─── TEXT FOR ANALYSIS

Page 2 of 2

Re: Strix Devlogs

Posted: Mon Dec 03, 2018 4:08 am
by dendiz
A new month a new dev log for the stuff that's been going on :P Huge change yet again for the engine which I will get into later. First order of business is a summary of the new stuff:

Summary
  1. get rid of all but USD pairings for cryptos
  2. reduce symbol listing response size from 1.2M to 0.8M
  3. new scanner: trend start
  4. S/R zones to charts
  5. using TaLib java API
  6. Candle stick patterns scanners
  7. port back over to java w/o spring + hibernate
  8. eclim, idea + X forward, Che adventures
  9. market overview calculations in SQL
  10. store technical calculations in KV store
  11. correlation calculations in technical calculations
Good bye pairings
Some of the alt coins are worth so less that compared with BTC they end up taking 8-9 decimal places. This is a disaster for the display and the layout of the app in general. At first I had thought about displaying these types of currency pairs as satoshis but that was met with high resistance from my previous team members. The pair name is XXX/BTC so you cannot display it in Satoshi's was the justification. Fair enough I guess. Another fix for this could be decreasing the font size if there are a lot of decimal places, but I have tried this. It sounds like it should work in theory but I'd have to experiment with it to be convinced that it does. So for the time being the easiest solution is to drop pairings with BTC and keep only the pairs that are traded against the USD. All of the big coins are included in this so no big loss their.

slim responses
The autocomplete component of Vuetify requires a list of the items to complete (though I'm pretty sure their should be a version that can do partial searches with AJAX) and that list in the previous version was huge around 1.2 megabytes. The initial delay after the autocomplete trigger was around 2 seconds which made it appear to be not responding. My primary solution to this was to trigger a request to the symbol listing endpoint after the app loaded in the background and since requests are cached the searches would not have that initial lag. This worked out like I thought but the payload size is still more than I cared for so I got rid of some of the fields in the response and change the structure from a JSON object to an array dropping the keys and therefore reducing the size even further.

──────

(PROBLEM SET):
1/ What fixes does the Strix devlog post consider for alt coins whose BTC prices run to 8-9 decimal places? List every one.
2/ Pick up the Strix devlog post after its last sentence and continue it.

─── RECORDED INFORMATION

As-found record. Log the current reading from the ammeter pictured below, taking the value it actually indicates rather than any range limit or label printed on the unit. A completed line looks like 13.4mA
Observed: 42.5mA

──────

(ANSWERS BELOW):
1/
1. Displaying those currency pairs in satoshis
2. Decreasing the font size when a value has many decimal places
3. Dropping the BTC pairings and keeping only pairs traded against the USD

2/
more scanners
A saw a scanner on STB that I wanted to incorporate as I think it's important: The new trend started scanner. It fires when the ADX crosses the 25 line. Even though ADX lags it's still useful to know that a trend has begun.

more charts
Data visualizations are always cool, you can never get enough of them. This motivated me to add a chart displaying the support and resistance zones calculated using the clustering method I blogged about a couple of weeks back.
Screenshot 2018-12-02 at 6.39.44 PM.png
I plan on adding charts to each triggered scan with the relevant indicators like MA's for MA crossovers etc. But it's a low priority task right now.

New technical analysis library
Ta-lib.org is a mature technical analysis library that supports way more indicators that I built into talib4j. I was quite happy with the results I got when
using the python wrapper so it's back in. I plan on doing a write up on the performance vs talib4j as the code is probably transpiled from the C version and impossible to read. The Java API is god awful because of this generated code, which means the C API is just as disgusting. To limit the exposure to this filth I wrapper the API with a custom class and I can just substitute that for talib4j any time if I have all the indicators coded in.

Even more scanners
Using Talib also gives me access to candle pattern recognition. I didn't want to write a scanner for each of the patterns so I had to resort to using the java reflection API to figure out the correct method to call from the scan definition file. So the definition file is something like this:

Code: Select all

{
"id": "..."
"name": "some scanner":
"module": "CDL2CROWS"
}
I had all the definitions generated from the documentation on the talib site with a small python script (around 60 different scans) and look up the method from the module attribute of the definition. With the addition of all the candle patterns each run consists now of around 16K scans!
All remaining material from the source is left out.